Peter James' DenialWhat makes a good thriller? There are certain authors who have turned the humble thriller into a virtual art-form. There are others who have managed to combine Horror and human Angst into a potent mix of genre novel and mainstream work. Thomas Harris managed this with the seminal The Silence of the Lambs, Stephen King and Dean Koontz have achieved it with several novels, and with Denial, Peter James firmly stakes his claim to the territory.

Thomas Lamark’s mother was, in her past, a film idol. In the present she clings to her memories and brings young Thomas up as a virtual recluse, denied all form of interaction with the outside world. Not knowing any better, Thomas accepts this unhealthy way of life until the day that his mother dies in bed. This event triggers in Thomas a deep-rooted need to blame others, and the prime focus of his anger is the psychiatrist Michael Tennant who should have helped his mother. Tennant will have to learn a lesson about life, one planned out and executed by Thomas Lamark.

With this simple scenario, James presents a novel of brutal effectiveness. Tennant is blissfully unaware of Lamark’s obsession with him, until his girlfriend simply vanishes. That she has been snatched by Lamark is known only to the reader, and this unstable character has already kidnapped and tortured to death several other people for minor and perceived crimes against his mother.

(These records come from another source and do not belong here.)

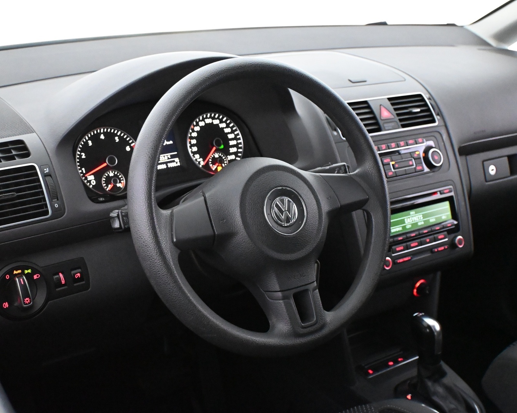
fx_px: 651
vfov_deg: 35.2
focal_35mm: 43
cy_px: 207
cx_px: 237
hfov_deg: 43.3
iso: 10000
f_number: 4.2
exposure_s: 1/60
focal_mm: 25
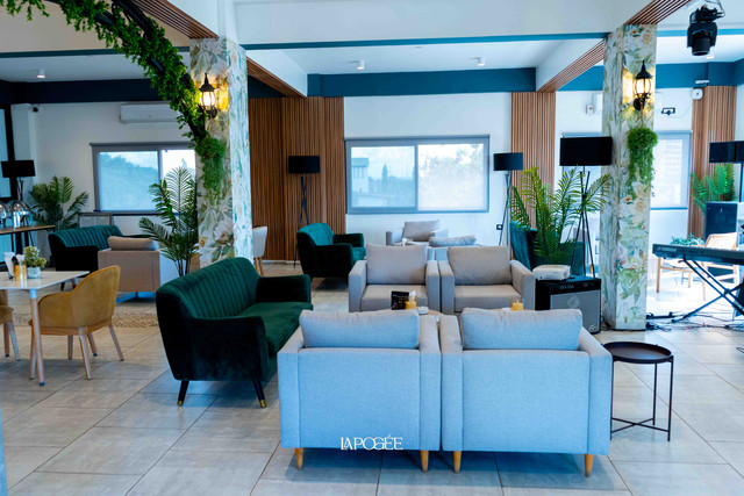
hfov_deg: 61.9
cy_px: 248
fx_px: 620
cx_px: 372
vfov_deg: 43.6
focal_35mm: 30
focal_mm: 30
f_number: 5
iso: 2000
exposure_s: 1/50
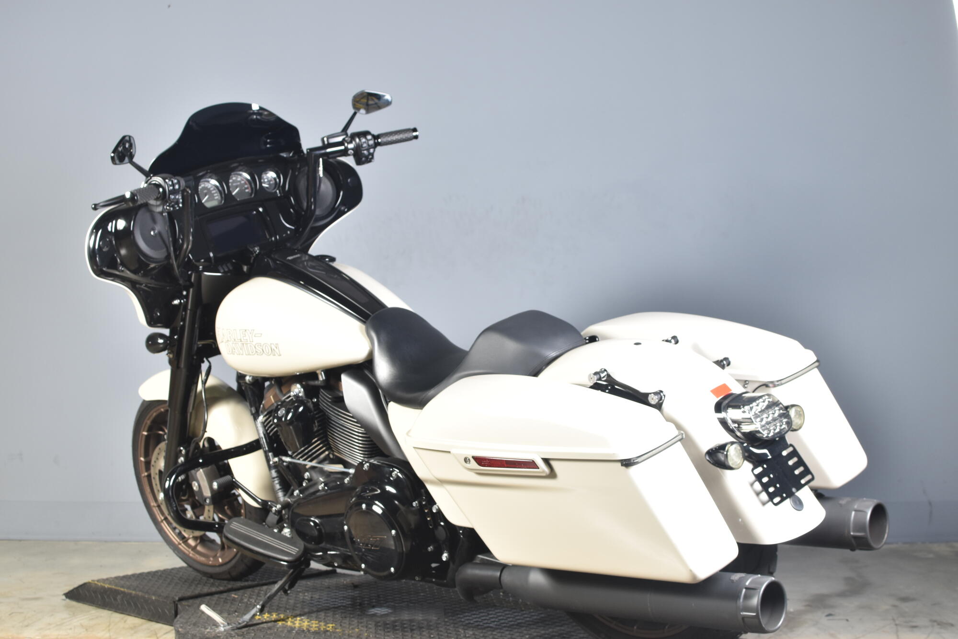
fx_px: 1397
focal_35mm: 52
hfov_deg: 37.9
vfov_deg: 25.7
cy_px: 320
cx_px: 479
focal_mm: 35
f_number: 6.3
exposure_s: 1/60
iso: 400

With more than a shade of Hannibal Lecter in the finale (perhaps a little too much homage there?) Denial cracks along at a roller-coaster pace. As Tennant edges his way closer and closer to Lamark, together with the police investigating another of Lamark’s victims, and Lamark planning the death of Tennant’s girlfriend, the novel becomes (in a word) unputdownable. This is brilliant stuff: with great characters, reacting in a realistic and believable way to pure and brutal evil. If you’re a fan of Harris, King or Koontz, then add James to your list of must-read authors.